What to produce:
Repeat word for word everything in the sequence-to-sequence learning text below, from "Code taken, modified" down to "Using TensorFlow backend.".

An implementation of sequence to sequence learning for performing addition
Input: "535+61"
Output: "596"
Padding is handled by using a repeated sentinel character (space)
Input may optionally be reversed, shown to increase performance in many tasks in:
"Learning to Execute"
http://arxiv.org/abs/1410.4615
and
"Sequence to Sequence Learning with Neural Networks"
http://papers.nips.cc/paper/5346-sequence-to-sequence-learning-with-neural-networks.pdf
Theoretically it introduces shorter term dependencies between source and target.

Modified to train RNN to conjugate past tense of verbs. Data currently taken from UCLA dataset on verb conjugation.

Code taken, modified from https://github.com/keras-team/keras/blob/master/examples/addition_rnn.py

In [1]:
from __future__ import print_function
from keras.models import Sequential
from keras import layers
import numpy as np
from six.moves import range
import csv
from keras.regularizers import L1L2
from matplotlib import pyplot

  from ._conv import register_converters as _register_converters
Using TensorFlow backend.

Saved entries:
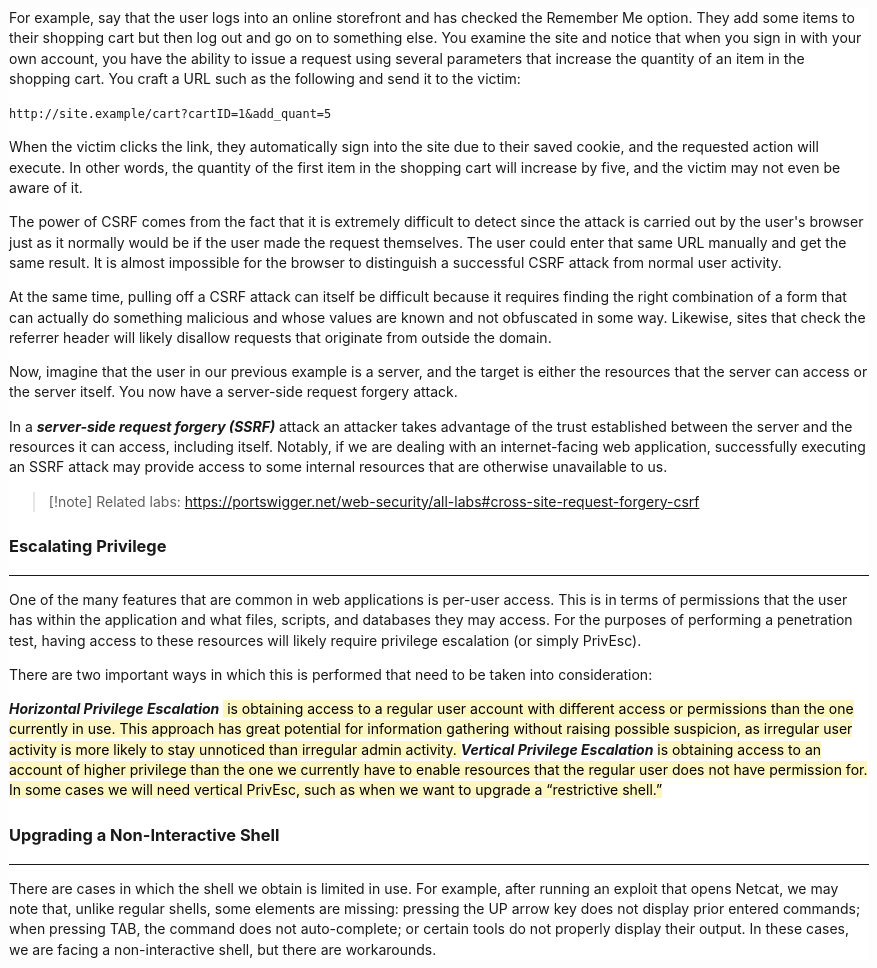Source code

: For example, say that the user logs into an online storefront and has checked the Remember Me option. They add some items to their shopping cart but then log out and go on to something else. You examine the site and notice that when you sign in with your own account, you have the ability to issue a request using several parameters that increase the quantity of an item in the shopping cart. You craft a URL such as the following and send it to the victim:

`http://site.example/cart?cartID=1&add_quant=5`

When the victim clicks the link, they automatically sign into the site due to their saved cookie, and the requested action will execute. In other words, the quantity of the first item in the shopping cart will increase by five, and the victim may not even be aware of it.

The power of CSRF comes from the fact that it is extremely difficult to detect since the attack is carried out by the user's browser just as it normally would be if the user made the request themselves. The user could enter that same URL manually and get the same result. It is almost impossible for the browser to distinguish a successful CSRF attack from normal user activity.

At the same time, pulling off a CSRF attack can itself be difficult because it requires finding the right combination of a form that can actually do something malicious and whose values are known and not obfuscated in some way. Likewise, sites that check the referrer header will likely disallow requests that originate from outside the domain.

Now, imagine that the user in our previous example is a server, and the target is either the resources that the server can access or the server itself. You now have a server-side request forgery attack.

In a ***server-side request forgery (SSRF)*** attack an attacker takes advantage of the trust established between the server and the resources it can access, including itself. Notably, if we are dealing with an internet-facing web application, successfully executing an SSRF attack may provide access to some internal resources that are otherwise unavailable to us.

> [!note] Related labs: https://portswigger.net/web-security/all-labs#cross-site-request-forgery-csrf


### Escalating Privilege 
---
One of the many features that are common in web applications is per-user access. This is in terms of permissions that the user has within the application and what files, scripts, and databases they may access. For the purposes of performing a penetration test, having access to these resources will likely require privilege escalation (or simply PrivEsc).

There are two important ways in which this is performed that need to be taken into consideration:

***Horizontal Privilege Escalation*** <mark style="background: #FFF3A3A6;"> is obtaining access to a regular user account with different access or permissions than the one currently in use. This approach has great potential for information gathering without raising possible suspicion, as irregular user activity is more likely to stay unnoticed than irregular admin activity.
</mark>
***Vertical Privilege Escalation*** <mark style="background: #FFF3A3A6;">is obtaining access to an account of higher privilege than the one we currently have to enable resources that the regular user does not have permission for. In some cases we will need vertical PrivEsc, such as when we want to upgrade a “restrictive shell.”</mark>

### Upgrading a Non-Interactive Shell
---
There are cases in which the shell we obtain is limited in use. For example, after running an exploit that opens Netcat, we may note that, unlike regular shells, some elements are missing: pressing the UP arrow key does not display prior entered commands; when pressing TAB, the command does not auto-complete; or certain tools do not properly display their output. In these cases, we are facing a non-interactive shell, but there are workarounds.

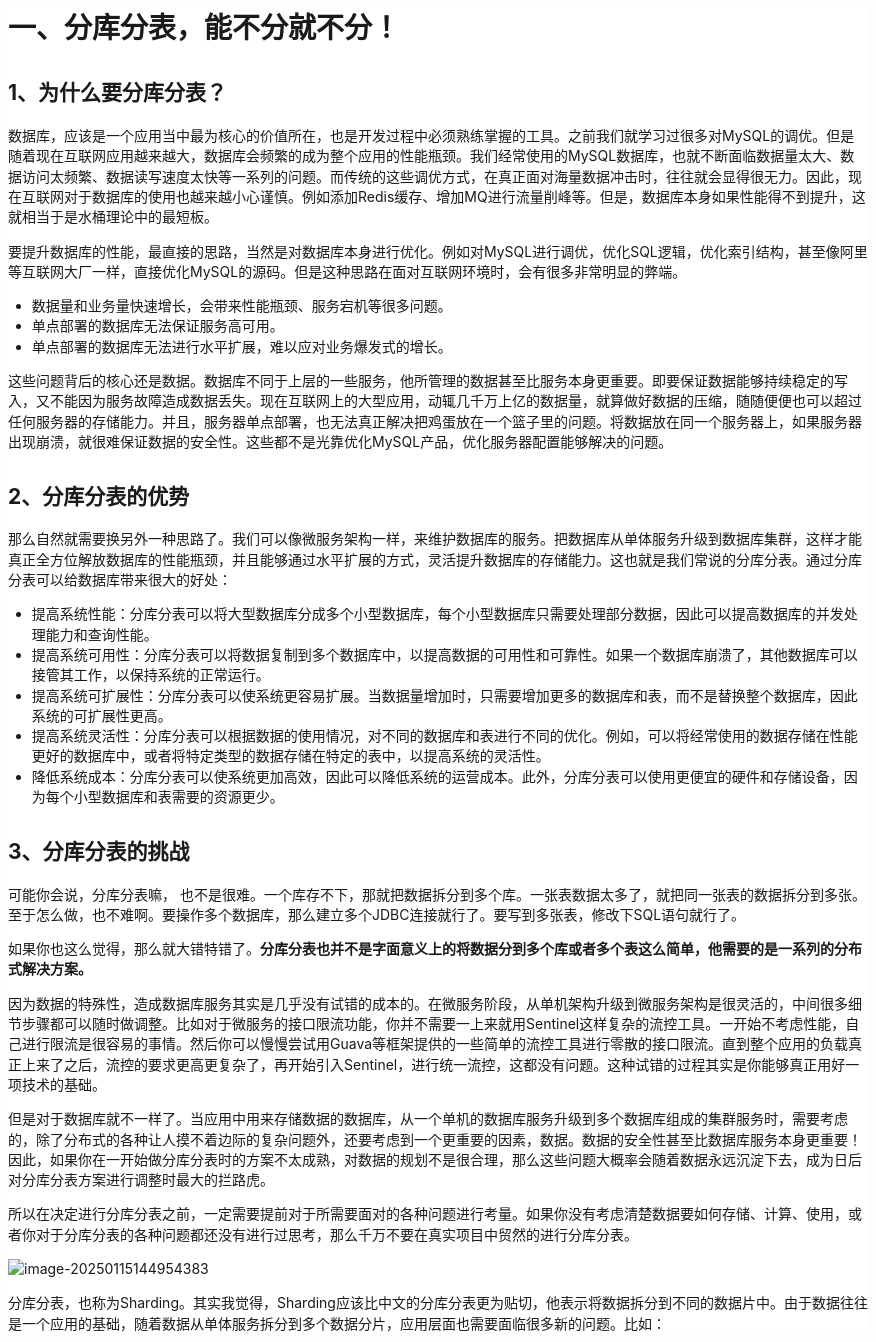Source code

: # 一、分库分表，能不分就不分！

## 1、为什么要分库分表？

数据库，应该是一个应用当中最为核心的价值所在，也是开发过程中必须熟练掌握的工具。之前我们就学习过很多对MySQL的调优。但是随着现在互联网应用越来越大，数据库会频繁的成为整个应用的性能瓶颈。我们经常使用的MySQL数据库，也就不断面临数据量太大、数据访问太频繁、数据读写速度太快等一系列的问题。而传统的这些调优方式，在真正面对海量数据冲击时，往往就会显得很无力。因此，现在互联网对于数据库的使用也越来越小心谨慎。例如添加Redis缓存、增加MQ进行流量削峰等。但是，数据库本身如果性能得不到提升，这就相当于是水桶理论中的最短板。

要提升数据库的性能，最直接的思路，当然是对数据库本身进行优化。例如对MySQL进行调优，优化SQL逻辑，优化索引结构，甚至像阿里等互联网大厂一样，直接优化MySQL的源码。但是这种思路在面对互联网环境时，会有很多非常明显的弊端。

*   数据量和业务量快速增长，会带来性能瓶颈、服务宕机等很多问题。
*   单点部署的数据库无法保证服务高可用。
*   单点部署的数据库无法进行水平扩展，难以应对业务爆发式的增长。

这些问题背后的核心还是数据。数据库不同于上层的一些服务，他所管理的数据甚至比服务本身更重要。即要保证数据能够持续稳定的写入，又不能因为服务故障造成数据丢失。现在互联网上的大型应用，动辄几千万上亿的数据量，就算做好数据的压缩，随随便便也可以超过任何服务器的存储能力。并且，服务器单点部署，也无法真正解决把鸡蛋放在一个篮子里的问题。将数据放在同一个服务器上，如果服务器出现崩溃，就很难保证数据的安全性。这些都不是光靠优化MySQL产品，优化服务器配置能够解决的问题。

## 2、分库分表的优势

那么自然就需要换另外一种思路了。我们可以像微服务架构一样，来维护数据库的服务。把数据库从单体服务升级到数据库集群，这样才能真正全方位解放数据库的性能瓶颈，并且能够通过水平扩展的方式，灵活提升数据库的存储能力。这也就是我们常说的分库分表。通过分库分表可以给数据库带来很大的好处：

*   提高系统性能：分库分表可以将大型数据库分成多个小型数据库，每个小型数据库只需要处理部分数据，因此可以提高数据库的并发处理能力和查询性能。
*   提高系统可用性：分库分表可以将数据复制到多个数据库中，以提高数据的可用性和可靠性。如果一个数据库崩溃了，其他数据库可以接管其工作，以保持系统的正常运行。
*   提高系统可扩展性：分库分表可以使系统更容易扩展。当数据量增加时，只需要增加更多的数据库和表，而不是替换整个数据库，因此系统的可扩展性更高。
*   提高系统灵活性：分库分表可以根据数据的使用情况，对不同的数据库和表进行不同的优化。例如，可以将经常使用的数据存储在性能更好的数据库中，或者将特定类型的数据存储在特定的表中，以提高系统的灵活性。
*   降低系统成本：分库分表可以使系统更加高效，因此可以降低系统的运营成本。此外，分库分表可以使用更便宜的硬件和存储设备，因为每个小型数据库和表需要的资源更少。

## 3、分库分表的挑战

可能你会说，分库分表嘛， 也不是很难。一个库存不下，那就把数据拆分到多个库。一张表数据太多了，就把同一张表的数据拆分到多张。至于怎么做，也不难啊。要操作多个数据库，那么建立多个JDBC连接就行了。要写到多张表，修改下SQL语句就行了。

如果你也这么觉得，那么就大错特错了。**分库分表也并不是字面意义上的将数据分到多个库或者多个表这么简单，他需要的是一系列的分布式解决方案。**

因为数据的特殊性，造成数据库服务其实是几乎没有试错的成本的。在微服务阶段，从单机架构升级到微服务架构是很灵活的，中间很多细节步骤都可以随时做调整。比如对于微服务的接口限流功能，你并不需要一上来就用Sentinel这样复杂的流控工具。一开始不考虑性能，自己进行限流是很容易的事情。然后你可以慢慢尝试用Guava等框架提供的一些简单的流控工具进行零散的接口限流。直到整个应用的负载真正上来了之后，流控的要求更高更复杂了，再开始引入Sentinel，进行统一流控，这都没有问题。这种试错的过程其实是你能够真正用好一项技术的基础。

但是对于数据库就不一样了。当应用中用来存储数据的数据库，从一个单机的数据库服务升级到多个数据库组成的集群服务时，需要考虑的，除了分布式的各种让人摸不着边际的复杂问题外，还要考虑到一个更重要的因素，数据。数据的安全性甚至比数据库服务本身更重要！因此，如果你在一开始做分库分表时的方案不太成熟，对数据的规划不是很合理，那么这些问题大概率会随着数据永远沉淀下去，成为日后对分库分表方案进行调整时最大的拦路虎。

所以在决定进行分库分表之前，一定需要提前对于所需要面对的各种问题进行考量。如果你没有考虑清楚数据要如何存储、计算、使用，或者你对于分库分表的各种问题都还没有进行过思考，那么千万不要在真实项目中贸然的进行分库分表。

![image-20250115144954383](https://blog-1304855543.cos.ap-guangzhou.myqcloud.com/blog/202501151449425.png)

分库分表，也称为Sharding。其实我觉得，Sharding应该比中文的分库分表更为贴切，他表示将数据拆分到不同的数据片中。由于数据往往是一个应用的基础，随着数据从单体服务拆分到多个数据分片，应用层面也需要面临很多新的问题。比如：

Task solution:
Code taken, modified from https://github.com/keras-team/keras/blob/master/examples/addition_rnn.py

In [1]:
from __future__ import print_function
from keras.models import Sequential
from keras import layers
import numpy as np
from six.moves import range
import csv
from keras.regularizers import L1L2
from matplotlib import pyplot

  from ._conv import register_converters as _register_converters
Using TensorFlow backend.